**Action item:**
Each line in the listing below that contains "brown" should be returned.

**Data for processing:**
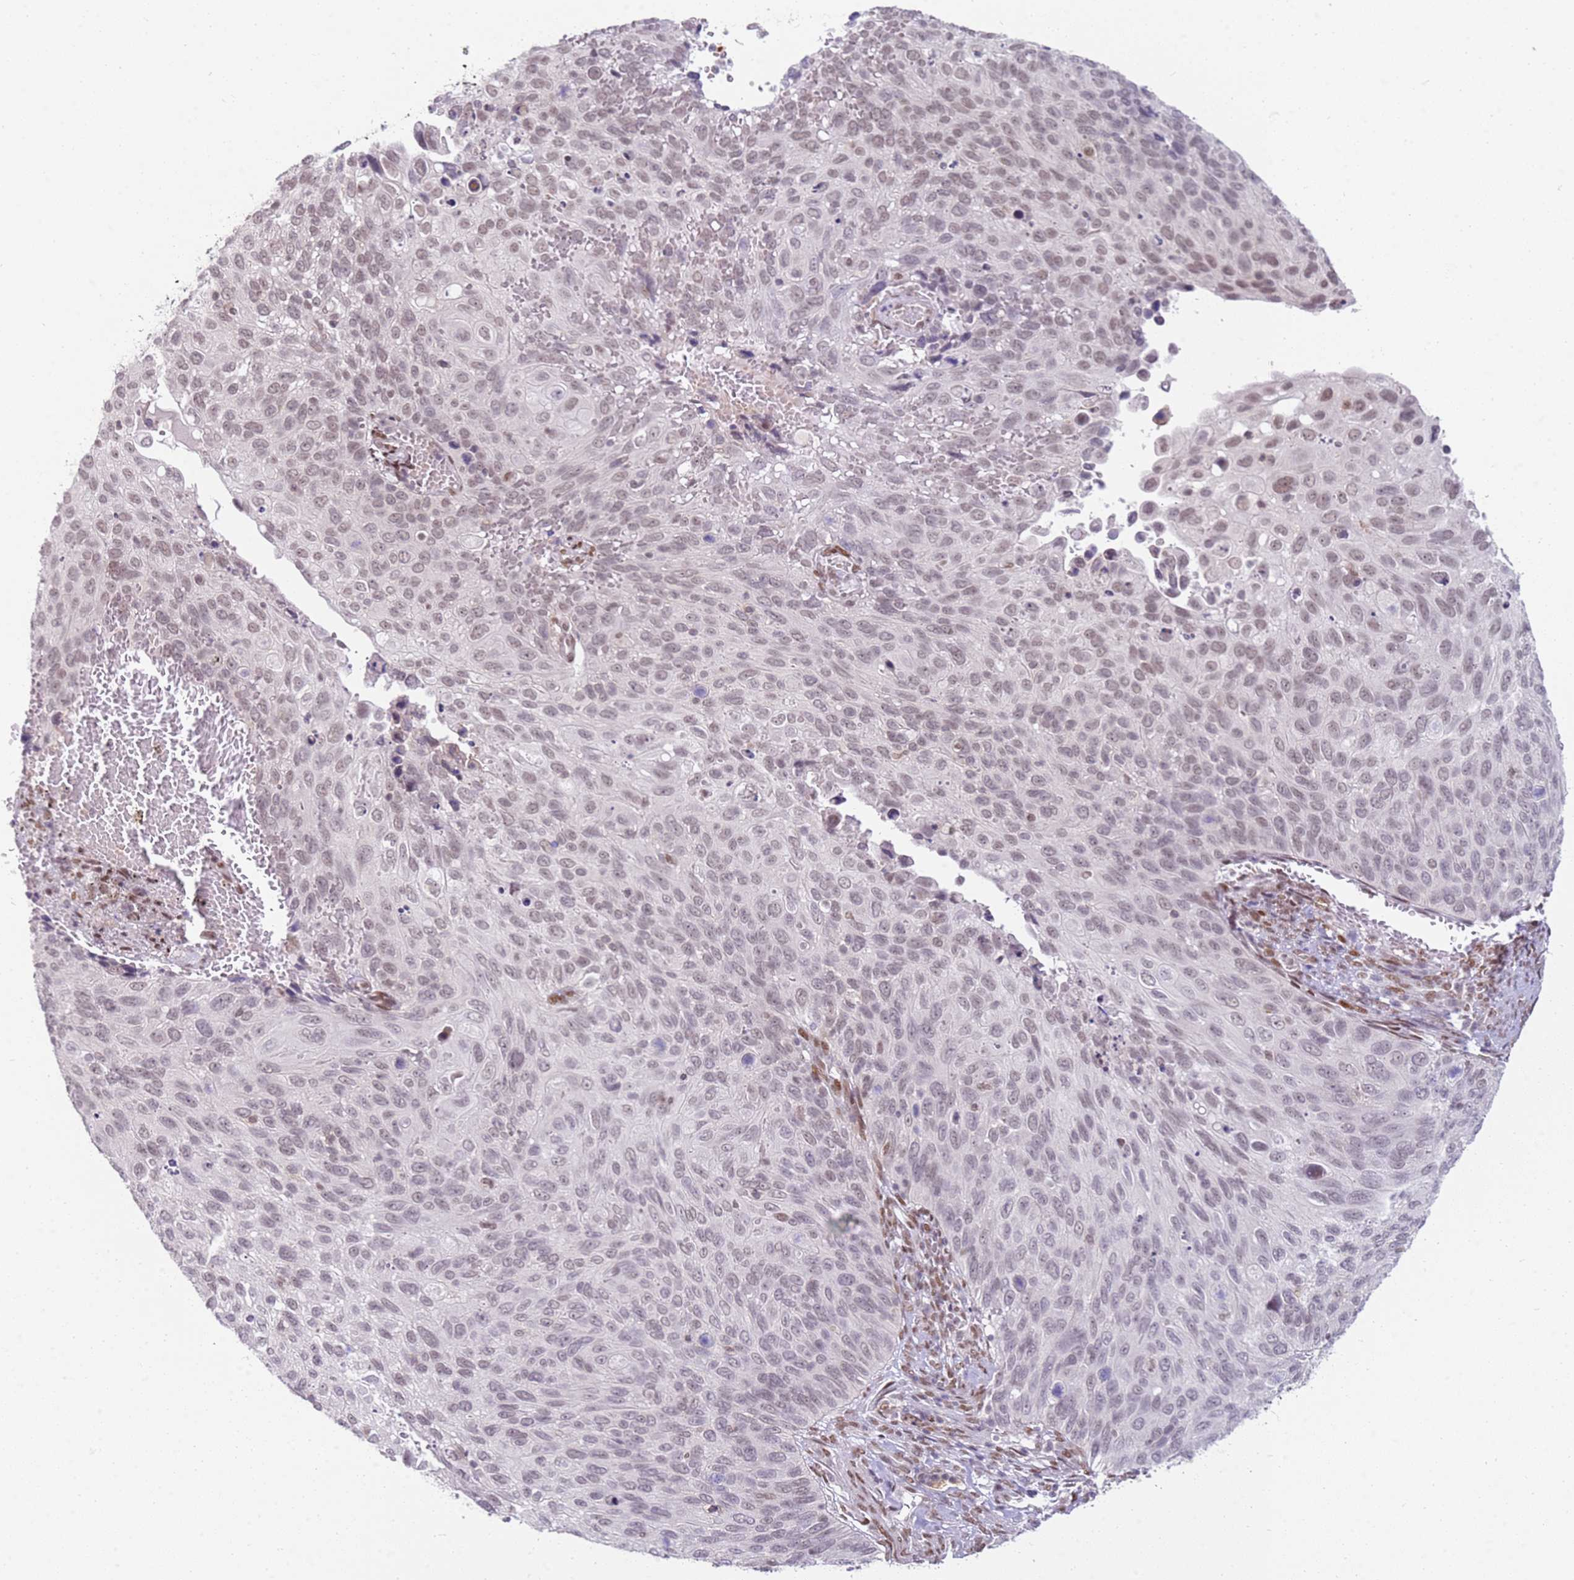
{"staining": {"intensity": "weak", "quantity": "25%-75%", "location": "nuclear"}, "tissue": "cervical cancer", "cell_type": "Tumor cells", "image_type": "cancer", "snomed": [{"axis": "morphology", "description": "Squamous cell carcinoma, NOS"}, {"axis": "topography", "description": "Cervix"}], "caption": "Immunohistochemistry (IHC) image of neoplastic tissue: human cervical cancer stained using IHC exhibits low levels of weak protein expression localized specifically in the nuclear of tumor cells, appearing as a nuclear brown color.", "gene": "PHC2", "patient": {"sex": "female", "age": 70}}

---

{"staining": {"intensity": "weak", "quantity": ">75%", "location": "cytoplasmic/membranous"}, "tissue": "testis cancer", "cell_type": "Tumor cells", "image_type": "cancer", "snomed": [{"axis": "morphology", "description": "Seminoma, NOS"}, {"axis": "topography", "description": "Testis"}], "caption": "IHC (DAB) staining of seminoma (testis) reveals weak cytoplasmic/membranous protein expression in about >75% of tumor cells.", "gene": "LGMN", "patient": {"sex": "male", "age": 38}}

--

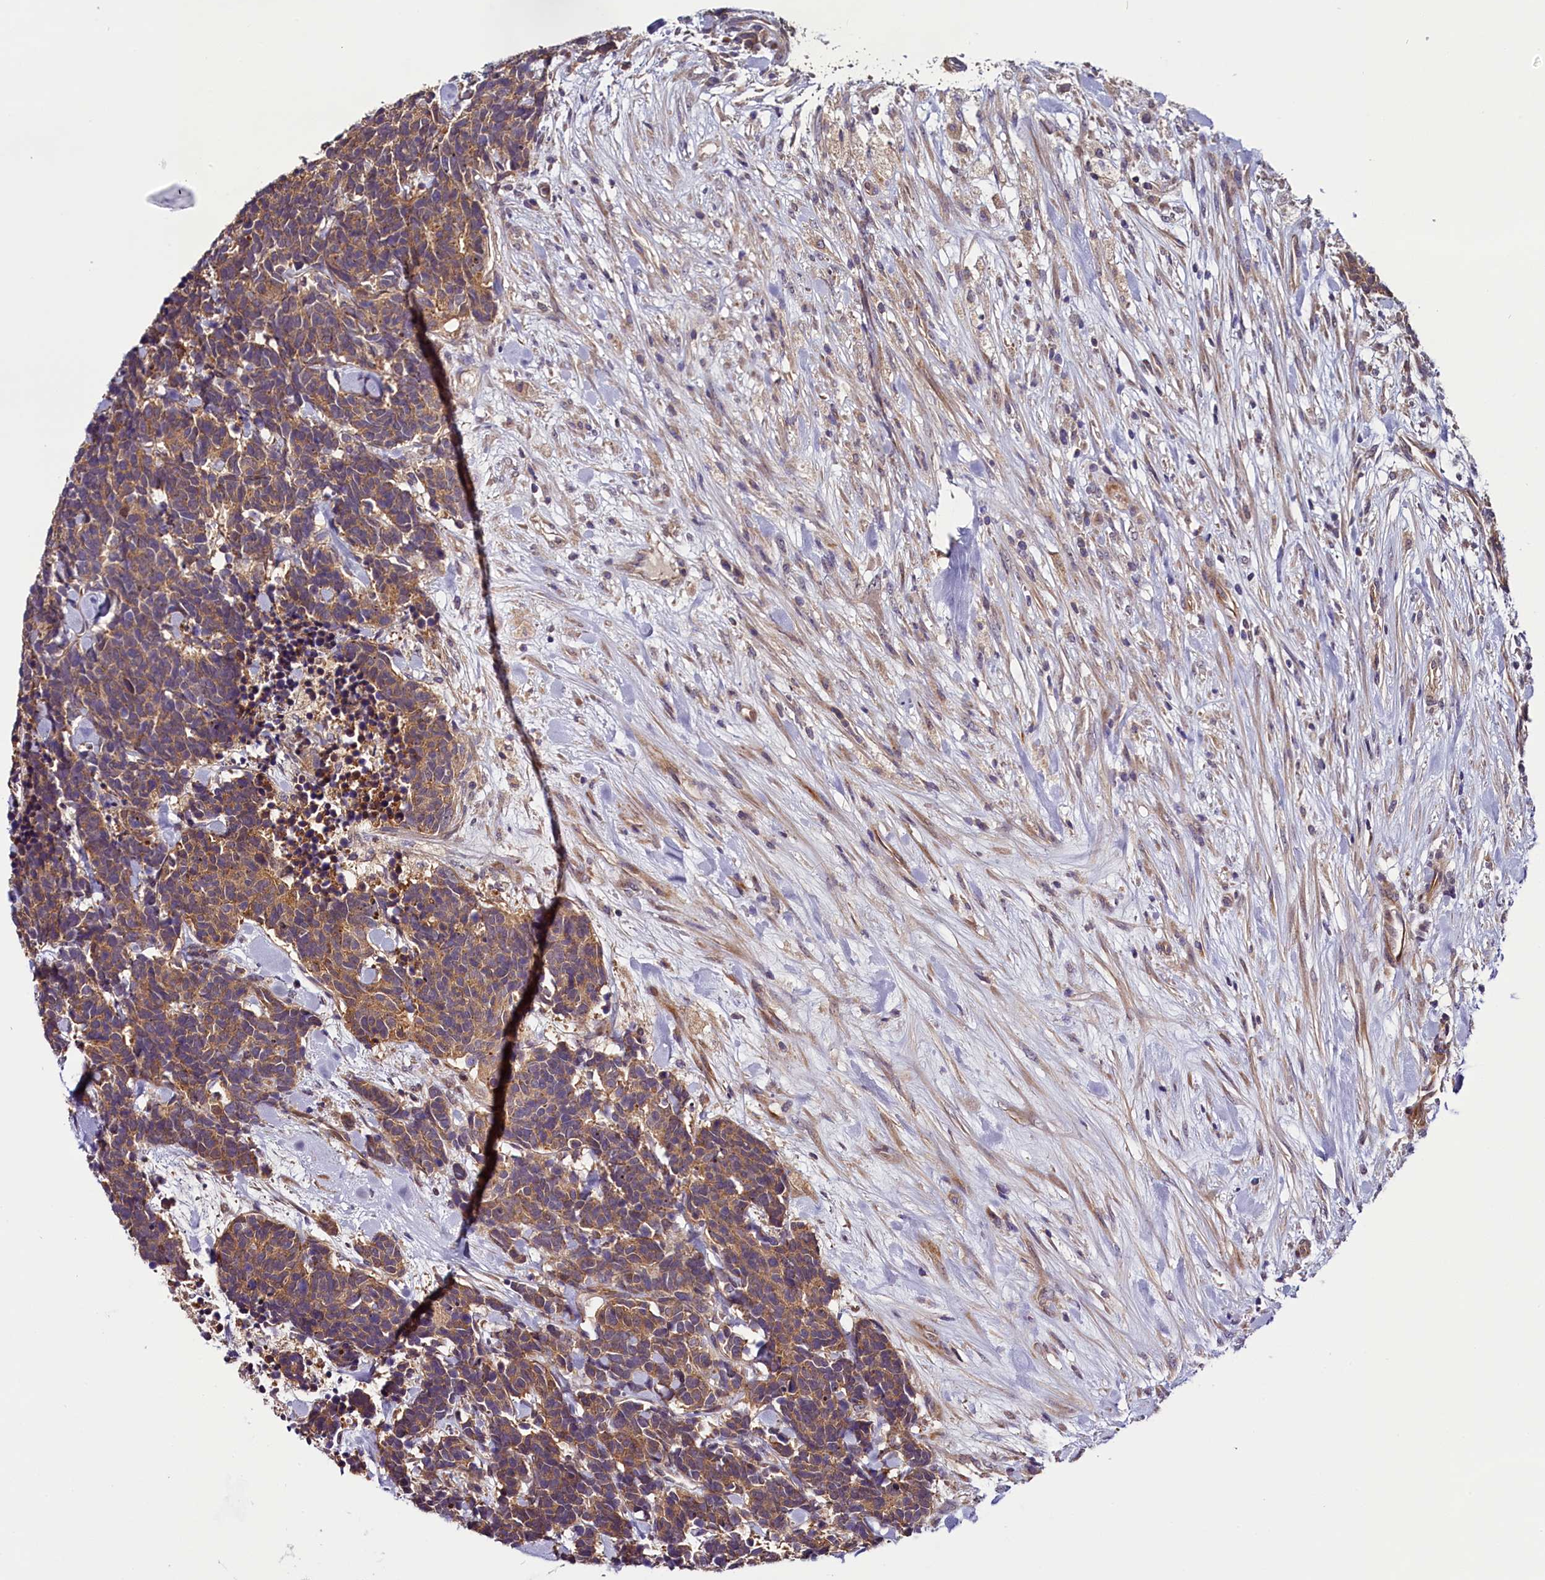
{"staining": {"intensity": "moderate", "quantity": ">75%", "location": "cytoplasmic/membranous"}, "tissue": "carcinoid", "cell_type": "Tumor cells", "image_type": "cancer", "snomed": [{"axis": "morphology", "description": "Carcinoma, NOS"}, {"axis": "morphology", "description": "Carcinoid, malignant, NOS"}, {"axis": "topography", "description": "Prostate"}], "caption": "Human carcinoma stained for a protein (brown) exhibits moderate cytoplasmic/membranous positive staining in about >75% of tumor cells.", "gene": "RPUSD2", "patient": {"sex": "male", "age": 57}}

**Answer to this task:**
{"staining": {"intensity": "weak", "quantity": "25%-75%", "location": "nuclear"}, "tissue": "cervical cancer", "cell_type": "Tumor cells", "image_type": "cancer", "snomed": [{"axis": "morphology", "description": "Squamous cell carcinoma, NOS"}, {"axis": "topography", "description": "Cervix"}], "caption": "Immunohistochemistry (IHC) image of neoplastic tissue: human cervical cancer stained using IHC exhibits low levels of weak protein expression localized specifically in the nuclear of tumor cells, appearing as a nuclear brown color.", "gene": "PHC2", "patient": {"sex": "female", "age": 70}}
{"staining": {"intensity": "moderate", "quantity": ">75%", "location": "cytoplasmic/membranous"}, "tissue": "carcinoid", "cell_type": "Tumor cells", "image_type": "cancer", "snomed": [{"axis": "morphology", "description": "Carcinoma, NOS"}, {"axis": "morphology", "description": "Carcinoid, malignant, NOS"}, {"axis": "topography", "description": "Prostate"}], "caption": "Human carcinoma stained for a protein (brown) exhibits moderate cytoplasmic/membranous positive staining in about >75% of tumor cells.", "gene": "RPUSD2", "patient": {"sex": "male", "age": 57}}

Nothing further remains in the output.